Cerró la puerta y dejó a Leesha sola otra vez bajo la malévola luz anaranjada que titilaba tras las tablillas de los postigos.
«¿Es que no sientes nada en absoluto?», se preguntó la muchacha.
Su madre tenía razón en lo de que las lágrimas no iban a resucitar a los muertos, pero se equivocaba en lo de que no servía para nada. Llorar siempre había sido su escape cuando las cosas se ponían difíciles. Otras chicas a lo mejor pensaban que su vida era perfecta, pero sólo porque ninguna de ellas veía la cara que Elona le ponía a su única hija cuando se encontraban a solas. No era ningún secreto que Elona quería hijos y que tanto Leesha como su padre soportaban su resentimiento por haber fallado en cumplir con sus expectativas.
Pero se secó los ojos, enfadada de todos modos. No podía esperar hasta que madurara y Gared se la llevara de allí. Los aldeanos les construirían una casa como regalo de bodas, y Gared cruzaría con ella las protecciones y la haría una mujer mientras todos aplaudían fuera. Tendría sus propios hijos y no los trataría como su madre la había tratado a ella.
Leesha estaba vestida cuando su madre llamó a la puerta con fuerza. No había dormido nada.
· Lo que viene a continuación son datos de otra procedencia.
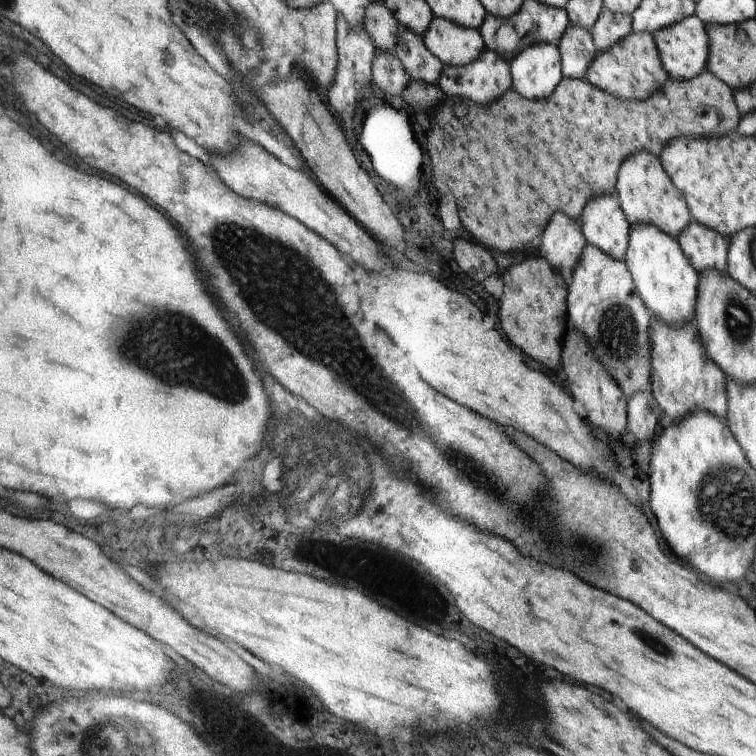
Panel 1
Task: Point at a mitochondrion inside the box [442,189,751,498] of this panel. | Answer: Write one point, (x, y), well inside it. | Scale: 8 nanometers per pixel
(616, 330)

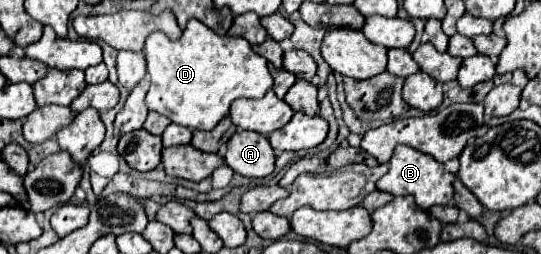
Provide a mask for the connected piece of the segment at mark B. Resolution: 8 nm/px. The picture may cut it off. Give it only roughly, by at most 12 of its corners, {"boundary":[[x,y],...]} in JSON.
{"boundary":[[397,145],[377,189],[415,205],[453,203],[453,179],[431,155]]}

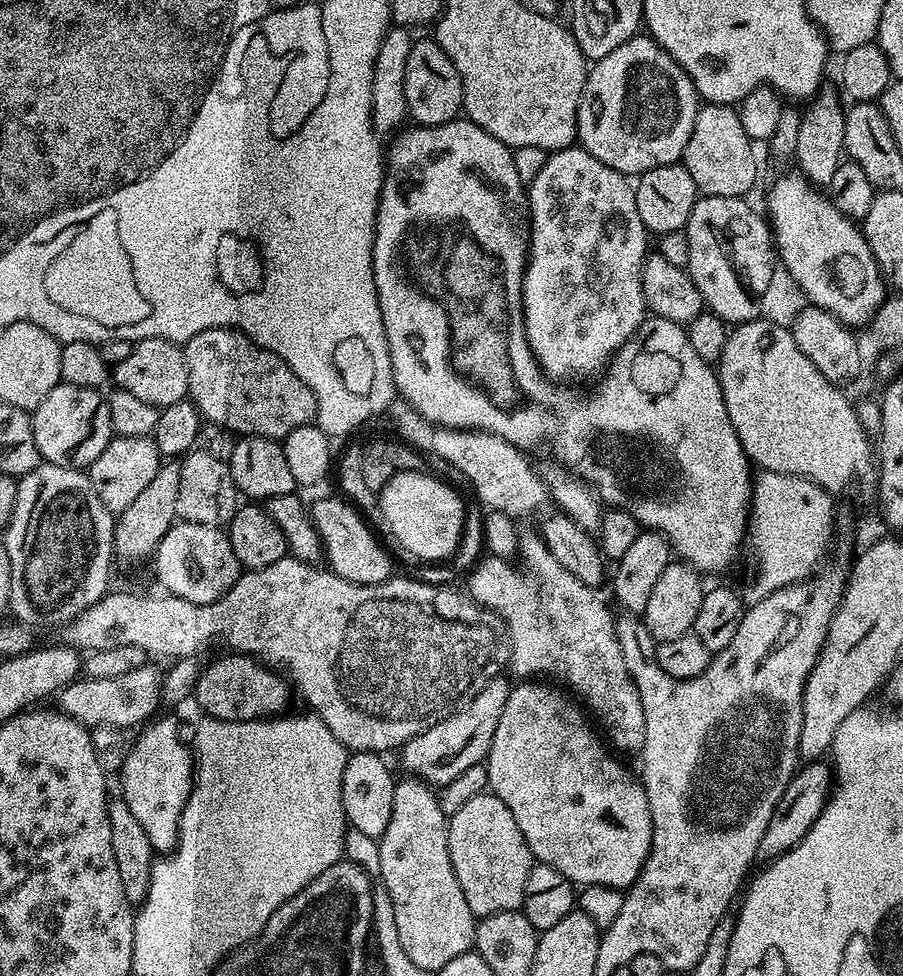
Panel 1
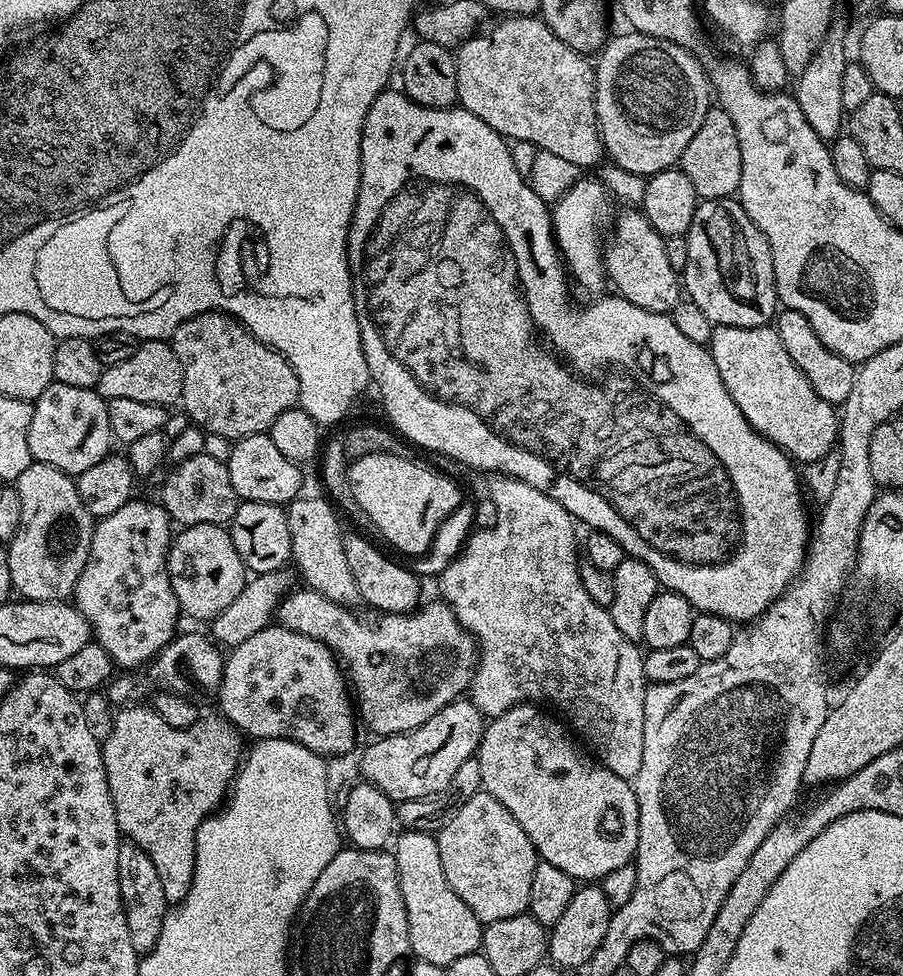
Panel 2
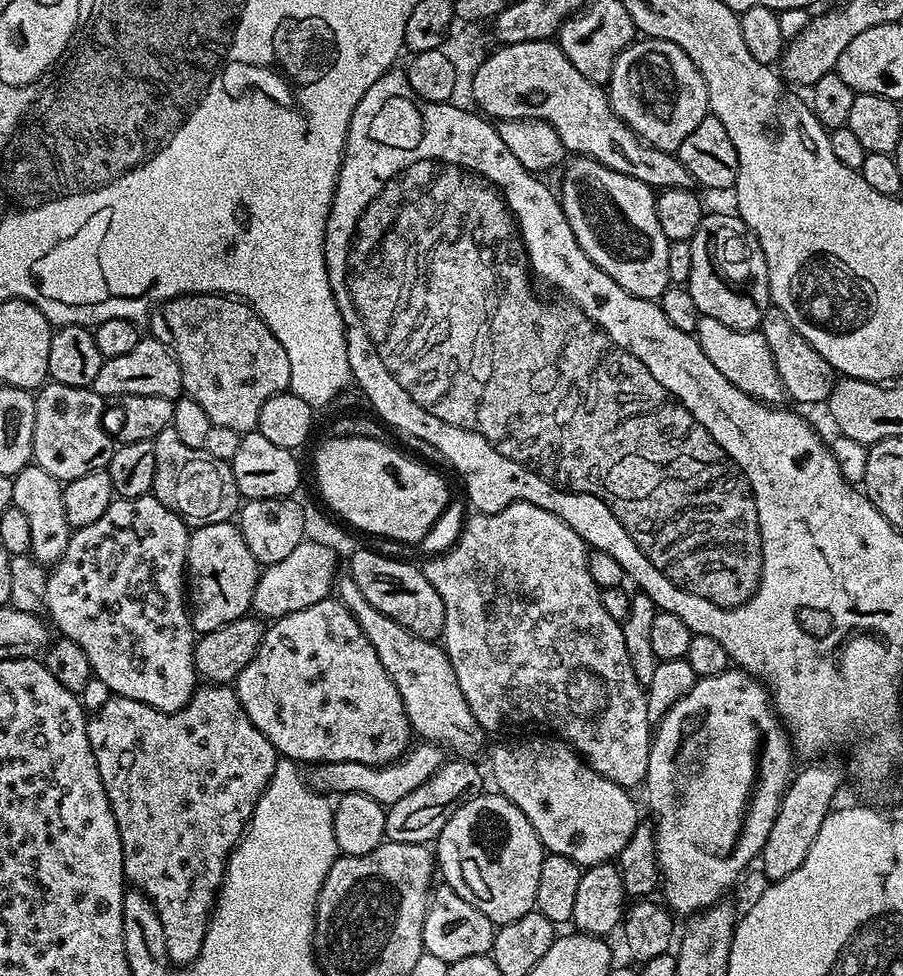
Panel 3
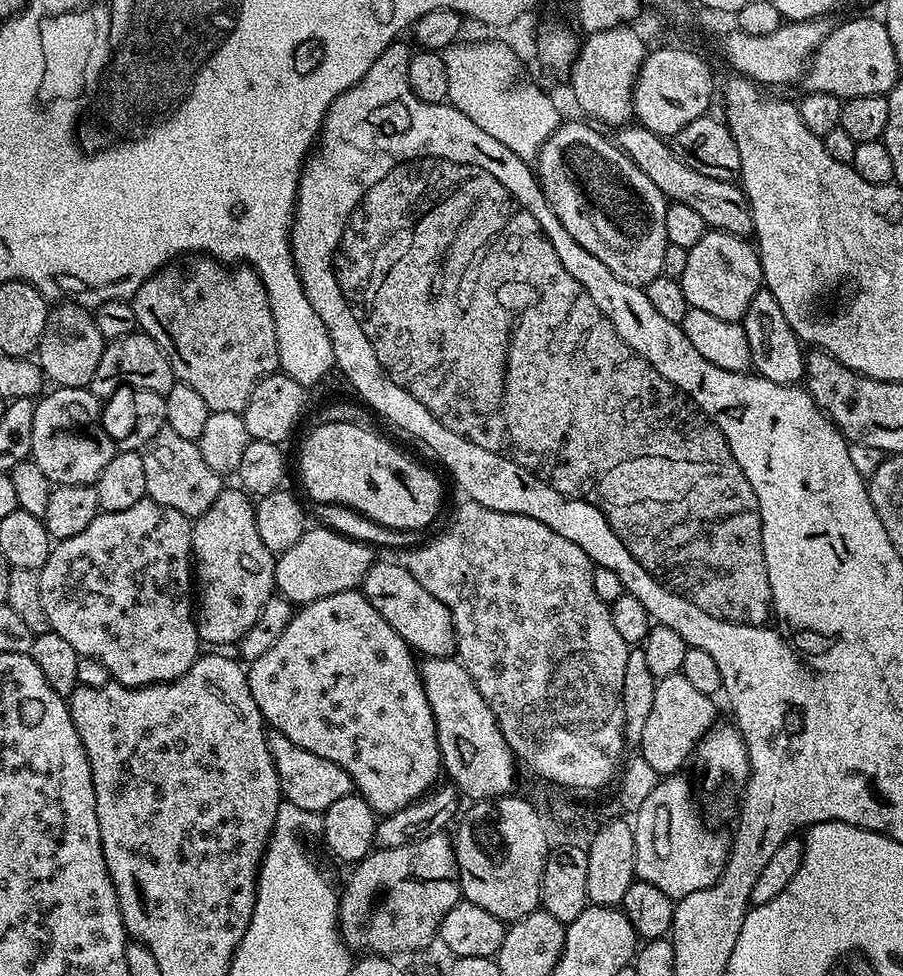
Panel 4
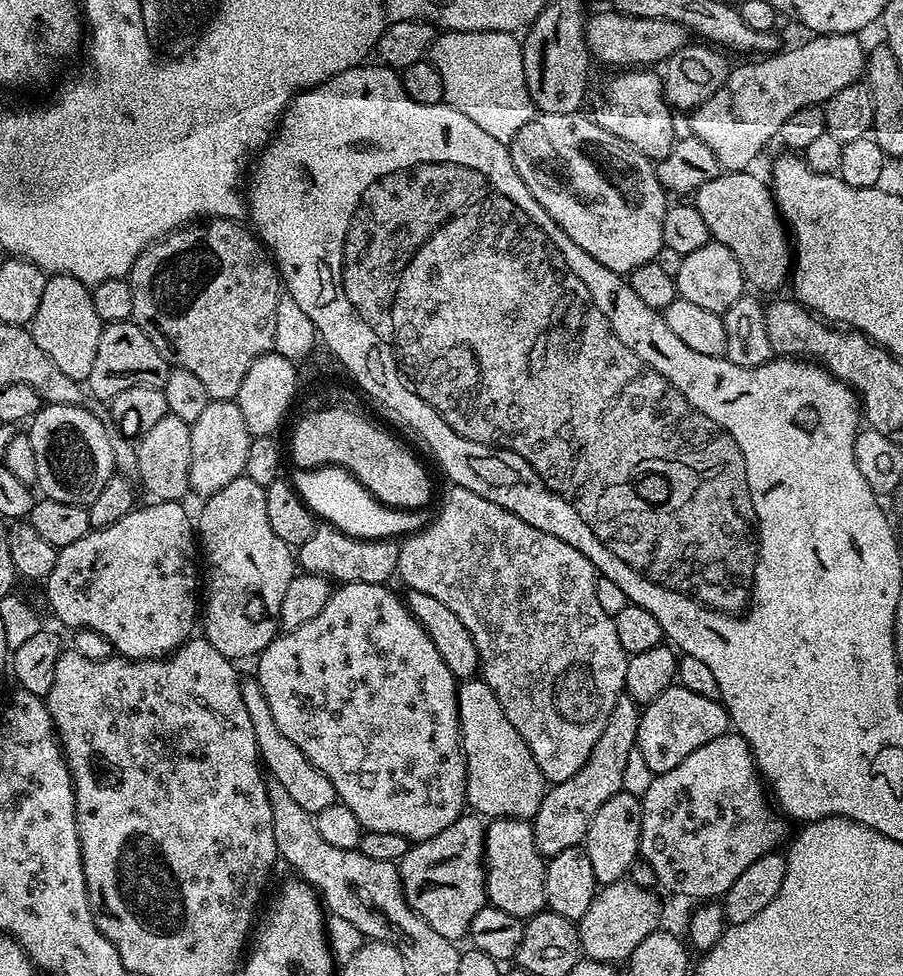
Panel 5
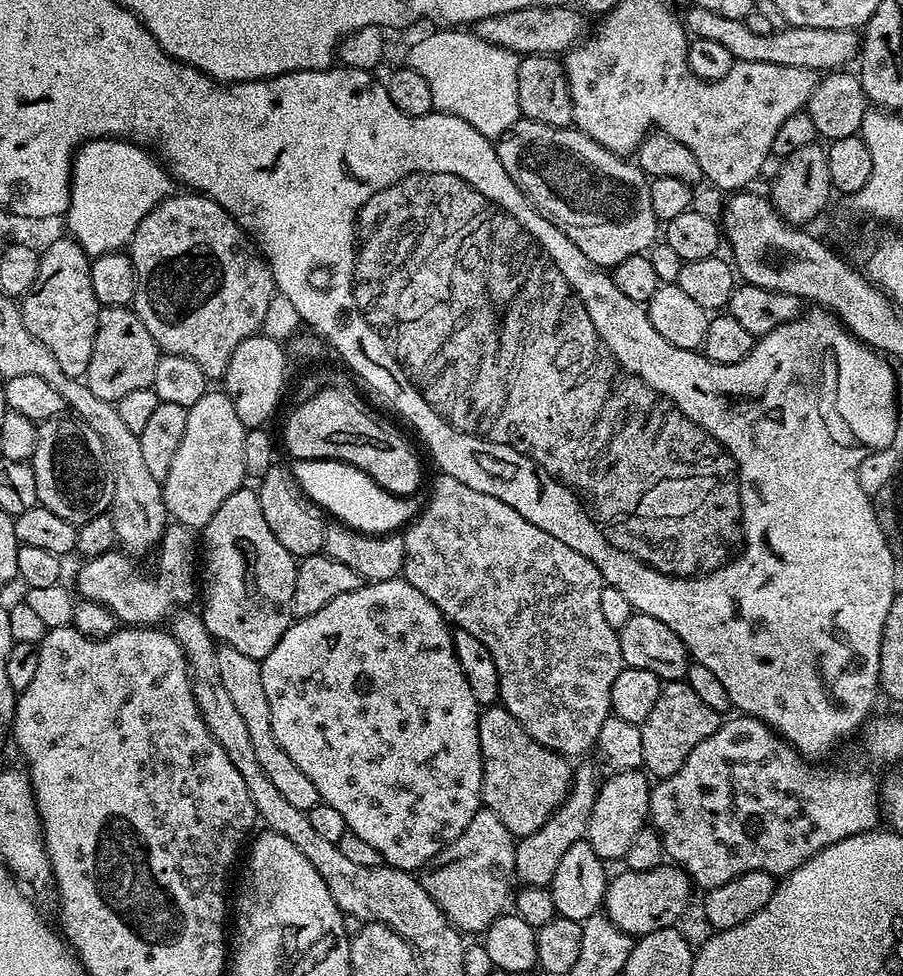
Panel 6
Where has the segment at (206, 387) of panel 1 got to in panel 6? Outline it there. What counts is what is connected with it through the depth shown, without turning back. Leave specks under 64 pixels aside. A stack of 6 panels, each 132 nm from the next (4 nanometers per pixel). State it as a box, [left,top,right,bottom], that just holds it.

—Te quiero fuera cuando suene la campana del alba —dijo Elona—. ¡No quiero oír ningún murmullo acerca de que parecías cansada! No quiero que nadie vea que nuestra familia se rezaga a la hora de ayudar a los demás.
Leesha la conocía lo bastante bien para saber que la palabra clave era «ver». En realidad, Elona no se preocupaba por nadie que no fuera ella misma.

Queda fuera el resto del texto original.